When millions of Americans are homeless and hungry, we all pay a social and moral price. The cost of enjoying plenty while others starve makes it ever more difficult to claim that our society is fair and that we are decent people. 

Just as important, it also prevents us from developing a clear view of underlying structural problems in political and economic systems that ultimately make all of us vulnerable to a changing international economy that disregards national boundaries or allegiances. 

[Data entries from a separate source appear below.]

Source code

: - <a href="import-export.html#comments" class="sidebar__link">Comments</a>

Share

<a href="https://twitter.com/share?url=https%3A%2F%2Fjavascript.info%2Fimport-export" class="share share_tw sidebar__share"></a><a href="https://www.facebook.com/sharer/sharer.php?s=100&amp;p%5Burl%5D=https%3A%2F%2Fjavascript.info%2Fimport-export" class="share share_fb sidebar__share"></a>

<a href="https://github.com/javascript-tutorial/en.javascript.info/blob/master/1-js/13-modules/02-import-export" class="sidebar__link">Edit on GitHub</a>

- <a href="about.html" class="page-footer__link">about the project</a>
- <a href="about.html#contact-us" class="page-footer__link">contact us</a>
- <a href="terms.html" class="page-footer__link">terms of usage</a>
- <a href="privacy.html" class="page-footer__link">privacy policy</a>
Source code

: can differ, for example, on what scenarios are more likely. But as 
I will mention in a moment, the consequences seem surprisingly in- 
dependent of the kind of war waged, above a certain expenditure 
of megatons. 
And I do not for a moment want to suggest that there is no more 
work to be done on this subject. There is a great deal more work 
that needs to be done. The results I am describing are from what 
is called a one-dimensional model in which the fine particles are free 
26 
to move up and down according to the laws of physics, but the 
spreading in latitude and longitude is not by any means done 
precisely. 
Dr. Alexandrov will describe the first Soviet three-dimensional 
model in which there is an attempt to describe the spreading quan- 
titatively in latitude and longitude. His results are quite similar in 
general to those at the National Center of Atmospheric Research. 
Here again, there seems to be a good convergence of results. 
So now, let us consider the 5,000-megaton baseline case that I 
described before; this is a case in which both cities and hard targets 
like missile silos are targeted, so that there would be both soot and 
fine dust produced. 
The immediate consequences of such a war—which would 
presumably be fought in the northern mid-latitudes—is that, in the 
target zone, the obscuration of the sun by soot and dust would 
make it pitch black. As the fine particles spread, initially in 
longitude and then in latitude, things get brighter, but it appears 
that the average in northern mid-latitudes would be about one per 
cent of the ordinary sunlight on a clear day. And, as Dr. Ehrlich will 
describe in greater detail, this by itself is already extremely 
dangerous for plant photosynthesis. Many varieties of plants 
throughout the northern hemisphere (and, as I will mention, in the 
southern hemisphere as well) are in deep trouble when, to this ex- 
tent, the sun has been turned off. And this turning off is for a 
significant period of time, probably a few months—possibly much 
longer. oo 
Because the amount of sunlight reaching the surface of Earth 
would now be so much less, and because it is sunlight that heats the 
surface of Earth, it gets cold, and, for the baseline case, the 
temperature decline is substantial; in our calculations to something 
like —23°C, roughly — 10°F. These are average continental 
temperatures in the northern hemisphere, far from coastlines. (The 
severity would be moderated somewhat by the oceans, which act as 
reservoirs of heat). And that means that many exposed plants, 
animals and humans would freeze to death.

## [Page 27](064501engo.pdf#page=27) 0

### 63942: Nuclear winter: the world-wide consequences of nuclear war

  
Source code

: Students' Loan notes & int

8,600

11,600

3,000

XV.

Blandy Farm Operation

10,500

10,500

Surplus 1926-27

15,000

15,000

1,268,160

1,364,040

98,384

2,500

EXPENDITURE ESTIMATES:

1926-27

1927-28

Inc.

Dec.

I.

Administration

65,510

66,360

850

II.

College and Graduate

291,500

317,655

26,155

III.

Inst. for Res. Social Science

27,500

  • The productive and creative contributions of people who are shut out of the system are lost to everyone. 

Rising violence and division make it increasingly difficult for anyone to feel safe. Reduced social supports, limited affordable housing, and scarcities of food and potable water loom as a possible future for all who are not independently wealthy, particularly as we reach old age. 

The current global pandemic and climate crisis highlight the inequalities and injustices in systems of health care, housing, labor and other areas, and reveal our linked fates in the face of challenges that cannot be overcome without addressing inequality.

  • Social justice requires a commitment toward equality and possibility, and a belief in the capacity of people to transform our world.

Oppression is never complete; it is always open to challenge, as is evident in past and ongoing movements for justice that have made inroads against it. Just as we are socialized into oppression, we can consciously unlearn its habits and proactively work with others to imagine, practice and enact more just and equitable possibilities for living together on this planet. 

  • Since social injustice is based on historical, institutional and systemic patterns—and not simply a matter of individual bias or misunderstanding—education alone cannot dismantle it. 

However, the consciousness, knowledge, skills and commitments developed through social justice education can lay a foundation for working effectively, even joyfully, with others in democratic, organized action directed at institutional and societal change aimed at creating a world better for us all.